To Feature Flag is to Experiment

When we started Split one of the most common questions asked by investors, prospects, and friends was, “wait, can you build a company on feature flags?” As entrepreneurs, that question and the implied derision became the flame that powered us through the highs and lows of building Split.

Why Feature Flags Have Taken Off

Over the years, this question has gone away. This is partly due to the hard work of Split and LaunchDarkly – two leading vendors in this space – and partly due to the natural adoption curve of newly productized categories. In other words, the market is now ready:

  • Homegrown feature flags have been implemented by many engineering teams
  • Better automated testing, monitoring and observability have opened the door to testing in production
  • Software apps are better instrumented, with products such as Segment, Heap, and Amplitude, than ever before

The new question I get asked regularly is far more interesting: “is feature flagging the complete solution or is feature flagging a feature of a larger solution?”

I believe that feature flagging is the foundation of a larger category of tools needed by modern day development teams.

Let me explain. The most common interpretation of feature flags is a basic on/off flag that is either on or off for everyone. If you are really adventurous, you may add the ability to individually target specific users into the flag. All in all, this is a rather basic interpretation of a flag.

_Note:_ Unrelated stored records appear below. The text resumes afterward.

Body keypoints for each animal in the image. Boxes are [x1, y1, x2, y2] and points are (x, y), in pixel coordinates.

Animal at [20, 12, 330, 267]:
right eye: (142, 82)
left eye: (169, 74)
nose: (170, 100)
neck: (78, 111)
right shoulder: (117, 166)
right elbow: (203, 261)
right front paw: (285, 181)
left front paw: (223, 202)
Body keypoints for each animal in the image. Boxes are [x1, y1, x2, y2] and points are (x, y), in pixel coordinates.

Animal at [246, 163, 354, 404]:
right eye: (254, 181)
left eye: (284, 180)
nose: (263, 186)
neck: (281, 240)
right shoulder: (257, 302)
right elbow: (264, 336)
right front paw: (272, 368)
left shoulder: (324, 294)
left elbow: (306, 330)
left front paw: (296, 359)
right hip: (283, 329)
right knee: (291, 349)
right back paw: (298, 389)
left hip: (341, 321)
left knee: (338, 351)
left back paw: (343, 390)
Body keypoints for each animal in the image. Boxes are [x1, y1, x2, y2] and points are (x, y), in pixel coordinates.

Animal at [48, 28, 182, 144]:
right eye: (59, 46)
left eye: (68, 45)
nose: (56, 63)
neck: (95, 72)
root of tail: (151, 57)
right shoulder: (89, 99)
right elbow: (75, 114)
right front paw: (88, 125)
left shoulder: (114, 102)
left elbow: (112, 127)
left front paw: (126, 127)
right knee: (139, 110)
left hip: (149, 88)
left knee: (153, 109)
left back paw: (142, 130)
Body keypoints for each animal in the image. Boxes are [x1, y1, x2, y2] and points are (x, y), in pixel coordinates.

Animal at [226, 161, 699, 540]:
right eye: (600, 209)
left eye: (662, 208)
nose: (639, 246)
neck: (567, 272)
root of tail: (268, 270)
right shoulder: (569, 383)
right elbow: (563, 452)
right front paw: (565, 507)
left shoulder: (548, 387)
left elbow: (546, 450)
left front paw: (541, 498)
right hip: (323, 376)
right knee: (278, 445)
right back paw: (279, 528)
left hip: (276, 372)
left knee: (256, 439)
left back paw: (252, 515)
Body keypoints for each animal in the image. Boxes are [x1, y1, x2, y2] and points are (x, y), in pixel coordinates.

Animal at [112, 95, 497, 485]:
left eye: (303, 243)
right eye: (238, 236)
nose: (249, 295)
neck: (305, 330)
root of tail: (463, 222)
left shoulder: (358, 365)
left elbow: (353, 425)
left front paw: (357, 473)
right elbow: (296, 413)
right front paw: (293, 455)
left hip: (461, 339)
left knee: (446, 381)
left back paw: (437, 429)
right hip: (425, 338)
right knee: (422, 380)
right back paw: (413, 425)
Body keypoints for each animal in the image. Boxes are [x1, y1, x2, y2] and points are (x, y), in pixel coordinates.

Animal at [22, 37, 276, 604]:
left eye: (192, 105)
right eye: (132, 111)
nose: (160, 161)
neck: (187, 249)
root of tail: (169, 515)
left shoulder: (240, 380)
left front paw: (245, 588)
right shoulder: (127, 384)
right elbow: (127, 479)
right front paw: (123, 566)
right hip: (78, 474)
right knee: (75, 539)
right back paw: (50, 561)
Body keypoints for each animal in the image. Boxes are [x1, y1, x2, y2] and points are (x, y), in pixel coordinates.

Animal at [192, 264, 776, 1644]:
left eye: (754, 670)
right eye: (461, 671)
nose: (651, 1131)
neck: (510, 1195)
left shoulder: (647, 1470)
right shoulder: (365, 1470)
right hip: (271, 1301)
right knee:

Using Feature Flags to Change your Release Paradigm

The more interesting variant of feature flags is “controlled rollouts”:  the idea of turning a feature on for a random percentage of users. More advanced versions of controlled rollouts involve customer dimensions. For instance:

// turn on the feature for 50% of users in california. For everyone 
// else, turn it on for 1% of users.
if user.state = ‘ca’ then split 50%:on,50%:off 
else split 1%:on,99%:offCode language: C# (cs)

Moving forward, I will use the terms controlled rollouts and feature flags interchangeably. 

Controlled rollouts are powerful. They allow product engineering teams to reduce the blast radius of mistakes, test in production, and generally bake their features and infrastructure without risking the user experience of every customer.

Controlled rollouts are also the most common variant of feature flags across Split’s customers. 

However, they also introduce an opportunity product engineering teams have never had before –  the ability to quantify the impact of a feature on engineering & product metrics without releasing it to 100% of users.

Let’s work through this a bit.

In a controlled rollout, a feature is first released to 1%-5% of users to understand if there were some obvious bugs, exceptions, or latency changes introduced by the feature. However, the mean or 95th percentile latency across the site will not change at such small exposure. In essence, APMs and exception tracking systems are not built to pick up the signal produced by a feature flag.

If there is no degradation in engineering operational metrics, the feature can be released to 25%-50% of users. Similar to APMs, Product Analytics systems will not pick the impact of the feature on user behavior metrics at that exposure level.

In other words, feature flags break both types of measurement: engineering operational metrics and product user behavior metrics.

Feature Flags + Controlled Rollouts + Measurement = Experimentation

So, what is the solution? The solution is to tie measurement to feature flags in a single integrated system. At their full maturity, such systems are capable of managing feature flags and running experiments. Pick any successful tech company and at the heart of their product engineering teams is a feature delivery platform.

They allow engineers to release a feature to 1% of users; automatically detect, alert, and kill the flag if page latencies or exception rates increase. They allow product managers to continue the release to 50% of users and learn whether the feature had the desired impact on user behavior or at least did not cause a degradation.

That is the real category feature flags create; one where you rapidly release, measure, and learn from your users through a unified solution for feature delivery.

In summary, feature flags are incomplete without controlled rollouts and measurement. By combining these three concepts, we create a powerful world where every feature is safe behind a flag, purposefully released to users, and quantified through metrics.